Erik Lund blogs about the P-51 Mustang and wonders why the British bought so many aircraft from US West Coast companies. Well, he should read back through his own blog and remember that the Liberator worked when Curtiss-San Diego built it and the problems began when Ford tried. But anyway. Lund:
It is a little hard to divine Harry Self’s intent here. March of 1940 was an exceedingly loose time; the British had a preference for making planes in California, for whatever reason. Most importantly, probably, North American was already one of the Air Ministry’s preferred customers, thanks to their Harvard order. The Air Ministry was thoroughly “inside” North American, having intervened to introduce a retractile undercarriage. I am not seeing any sign of an RAF engineer officer’s memoir entitled I Spent World War II in LA Liaising With the Aviation Industry And Getting A Really Good Tan, but there probably wouldn’t be.
Well, I don’t know about the memoir but I can identify the man. About the end of the second week of July 1942, Frank Whittle was somewhere in the LA area after five weeks of technical consultations from GE Schenectady to Curtiss, and the stress is sending him up the walls. It was probably telling a US Navy-sponsored turboprop project at an unnamed plant in the area that they were doing it wrong that brought about a crisis. Whittle is advised to take a couple of weeks’ leave, and heads for a hotel in Santa Monica for “sun, rest, etc.”
Being the chippy autodidact/engineer/test pilot he was, Whittle gets bored and anxious and stir crazy and decides to crack on with more engine development.
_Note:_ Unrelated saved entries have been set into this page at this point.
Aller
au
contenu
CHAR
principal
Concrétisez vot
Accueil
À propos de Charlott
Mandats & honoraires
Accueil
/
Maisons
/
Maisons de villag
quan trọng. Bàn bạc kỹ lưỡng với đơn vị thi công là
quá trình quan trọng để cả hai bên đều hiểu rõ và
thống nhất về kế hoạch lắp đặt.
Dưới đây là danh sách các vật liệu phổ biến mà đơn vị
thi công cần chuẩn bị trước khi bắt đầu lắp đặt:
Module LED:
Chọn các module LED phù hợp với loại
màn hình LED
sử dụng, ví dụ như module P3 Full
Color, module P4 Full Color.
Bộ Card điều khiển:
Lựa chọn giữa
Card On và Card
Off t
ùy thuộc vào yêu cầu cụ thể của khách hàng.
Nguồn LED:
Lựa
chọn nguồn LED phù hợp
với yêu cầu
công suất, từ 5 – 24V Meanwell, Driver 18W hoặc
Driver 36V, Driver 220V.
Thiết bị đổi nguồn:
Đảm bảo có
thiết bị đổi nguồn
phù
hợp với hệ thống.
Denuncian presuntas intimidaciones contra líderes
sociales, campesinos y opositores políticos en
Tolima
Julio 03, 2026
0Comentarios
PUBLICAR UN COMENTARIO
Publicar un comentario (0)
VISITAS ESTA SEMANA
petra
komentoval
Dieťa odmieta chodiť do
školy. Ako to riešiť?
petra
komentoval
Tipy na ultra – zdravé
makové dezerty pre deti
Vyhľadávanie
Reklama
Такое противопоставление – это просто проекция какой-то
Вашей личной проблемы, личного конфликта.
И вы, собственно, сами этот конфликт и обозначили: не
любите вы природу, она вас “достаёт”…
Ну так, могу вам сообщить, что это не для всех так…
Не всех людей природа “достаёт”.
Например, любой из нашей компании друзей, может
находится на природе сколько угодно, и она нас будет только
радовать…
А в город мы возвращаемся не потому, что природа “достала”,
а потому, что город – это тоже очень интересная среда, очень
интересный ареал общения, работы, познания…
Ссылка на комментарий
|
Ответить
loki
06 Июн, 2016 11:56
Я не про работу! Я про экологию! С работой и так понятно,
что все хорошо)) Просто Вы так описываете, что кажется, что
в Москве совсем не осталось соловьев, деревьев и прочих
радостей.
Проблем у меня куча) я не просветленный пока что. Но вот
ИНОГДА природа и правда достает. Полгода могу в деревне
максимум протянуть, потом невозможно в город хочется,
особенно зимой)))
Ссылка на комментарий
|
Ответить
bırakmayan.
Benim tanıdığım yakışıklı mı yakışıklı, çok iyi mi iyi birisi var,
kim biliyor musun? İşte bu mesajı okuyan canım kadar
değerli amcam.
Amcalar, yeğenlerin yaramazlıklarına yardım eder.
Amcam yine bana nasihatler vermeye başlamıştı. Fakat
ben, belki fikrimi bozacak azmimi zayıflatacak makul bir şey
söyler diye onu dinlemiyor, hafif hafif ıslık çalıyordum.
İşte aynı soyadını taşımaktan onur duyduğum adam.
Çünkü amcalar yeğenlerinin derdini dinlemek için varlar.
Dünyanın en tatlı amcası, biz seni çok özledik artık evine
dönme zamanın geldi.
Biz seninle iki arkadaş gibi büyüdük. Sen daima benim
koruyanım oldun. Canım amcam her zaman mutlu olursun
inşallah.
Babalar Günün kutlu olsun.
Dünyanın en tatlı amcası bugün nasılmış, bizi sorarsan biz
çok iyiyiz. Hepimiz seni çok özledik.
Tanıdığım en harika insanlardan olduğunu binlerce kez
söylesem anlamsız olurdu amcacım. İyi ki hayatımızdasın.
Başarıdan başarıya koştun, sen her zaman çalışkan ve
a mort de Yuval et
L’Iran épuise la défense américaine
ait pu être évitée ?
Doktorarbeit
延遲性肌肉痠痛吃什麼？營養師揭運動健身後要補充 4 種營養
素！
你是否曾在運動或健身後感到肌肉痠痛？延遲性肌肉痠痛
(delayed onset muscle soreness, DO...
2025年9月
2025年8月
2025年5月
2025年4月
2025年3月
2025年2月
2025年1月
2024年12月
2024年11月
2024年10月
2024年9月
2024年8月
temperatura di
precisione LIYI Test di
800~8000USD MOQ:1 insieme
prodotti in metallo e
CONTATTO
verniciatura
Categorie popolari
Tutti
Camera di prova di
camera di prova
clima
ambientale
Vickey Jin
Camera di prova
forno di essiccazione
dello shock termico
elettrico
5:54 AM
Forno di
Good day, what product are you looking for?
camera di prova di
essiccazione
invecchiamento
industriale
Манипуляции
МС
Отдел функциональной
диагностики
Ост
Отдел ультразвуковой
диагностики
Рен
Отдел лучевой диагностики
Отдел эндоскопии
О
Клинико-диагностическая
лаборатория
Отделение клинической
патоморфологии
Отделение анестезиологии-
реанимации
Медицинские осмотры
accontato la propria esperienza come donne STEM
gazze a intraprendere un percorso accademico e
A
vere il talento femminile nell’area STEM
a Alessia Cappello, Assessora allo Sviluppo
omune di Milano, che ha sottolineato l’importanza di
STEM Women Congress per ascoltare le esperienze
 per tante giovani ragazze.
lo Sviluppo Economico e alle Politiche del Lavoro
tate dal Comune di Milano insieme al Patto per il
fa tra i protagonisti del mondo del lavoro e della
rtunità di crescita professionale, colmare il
Enter Group Captain Adams RAF, described as “in charge of the Beverly Hills office of the British Air Commission”, who asks for 24 hours and sends him to a party at the home of one Edward Hillman, Jr, who greets Whittle in his swimming trunks, presses chicken noodle soup on him, encourages him to relax, and spends the rest of the party on the phone. At least some of the phoning is to his wife, June, described as a British dancer, who needs some persuading to show up. Whittle notes that he seemed to be surrounded by film stars, and gets chucked into the swimming pool around 3 am. I read between the lines that June eventually did rock up and she had something to do with it. He stuck around for the next 10 days without remembering much, or at least much that he wanted to put in his memoir. At any rate he cheered up.
Hillman? Well, that’s less obvious than you might think. This guy, who Wikipedia considers interesting because he married Marian Nixon, who then left him for her director in We’re Rich Again. Apparently he picked a father who owned a department store in Chicago, a good decision.
As well as having inherited the controlling stake in the Cunard Line, Inverclyde had himself married a retail heiress, Olivia Sainsbury, before he met her. It certainly puts a special light on the title of We’re Rich Again. His Wikigloss says he left Cunard to the professionals because he had no business sense. Tu parles.
He also got shot with the Scots Guards during the first world war and got gangrene, recovered, and survived the German air strike on the Lancastrian during the second British evacuation from France in 1940. He sounds more interesting than Hillman, a cipher except for his wives, but I reckon June Tripp probably tells us he was also an epic pain.
Which leaves us with the question – who was this Group Captain Adams?
And the book? Well, I have this Pan Giant copy of Whittle’s memoir I basically stole from a backpacker hostel in Christchurch, New Zealand, years ago. They’ve still got my hat, if the earthquake didn’t get them, so we’re quits.